═══ Excerpt provided ═══

I first experienced Audrey Goldstein’s work at the Museum of Fine Arts (Boston, MA), after she had won the SMFA Traveling Fellowship in 2007. Goldstein exhibited two healing machines: “Generosity Generator” and “The Medicine Cabinets”, which investigated our internal systems, and invited the viewer to evoke some sense of empathy and peace while examining their role in the imagined space. Goldstein’s last solo presentation Issues Of Trust II at Gallery Kayafas (2014) scrutinized the use of materials and invented spaces, physical and imaginative, about our increasing disconnection from the body’s perceptions. One could even experience the exhibition by sitting on a bench sculpture that echoed a womb-like sensibility, or by wearing a willow sculpture around your neck like twisted up human veins. An overt interplay between materials assumed the guise of others and suspension between weight and weightlessness disoriented the viewer instead of reinforcing how each piece was experienced.
These themes are the foundation of a new body of work presented in The Repair Reflex currently on view at Gallery Kayafas. Goldstein continues to make work that explores personal boundaries, transformation; and her use of materials redefines our senses and perceptions of the world. For years, she has guided the viewer through her most consequential transformation yet which expands her exploration of sculpture as objects of vulnerability. These objects are both susceptible to uncontrolled forces, such as trauma, and are internally receptive to change, such as healing.

═══

Instructions:
[A] Reproduce word for word the passage on Audrey Goldstein's work from "These themes are" to "such as healing.".
[B] Answer these questions from the passage on Audrey Goldstein's work:
(i) At which museum did the writer first experience Goldstein's work?
(ii) In what year was Issues Of Trust II shown at Gallery Kayafas?
(iii) What is the title of the show presenting Goldstein's new body of work?
The material that comes after the passage on Audrey Goldstein's work has no connection to it.

═══ Information given ═══

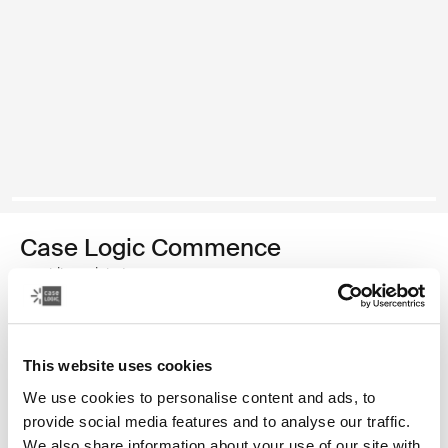
Case Logic Commence
mochila reciclada
Color
This website uses cookies
Case Logic Commence Recycled Backpack Verde hawthorne
Case Logic Commence Recycled Backpack Sugared Peach (se
Case Logic Commence Recycled Backpack Boulder Beige
Case Logic Commence Recycled Backpack Glowing B
Case Logic Commence Recycled Backpack Navy 
Case Logic Commence Recycled Backpack 
Case Logic Commence Recycled Backpac
Case Logic Commence Recycled Ba
Case Logic Commence Recycled 
Case Logic Commence Recy
We use cookies to personalise content and ads, to
provide social media features and to analyse our traffic.
We also share information about your use of our site with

═══

Solutions in order:
[A]
These themes are the foundation of a new body of work presented in The Repair Reflex currently on view at Gallery Kayafas. Goldstein continues to make work that explores personal boundaries, transformation; and her use of materials redefines our senses and perceptions of the world. For years, she has guided the viewer through her most consequential transformation yet which expands her exploration of sculpture as objects of vulnerability. These objects are both susceptible to uncontrolled forces, such as trauma, and are internally receptive to change, such as healing.

[B]
(i) The Museum of Fine Arts (Boston, MA)
(ii) 2014
(iii) The Repair Reflex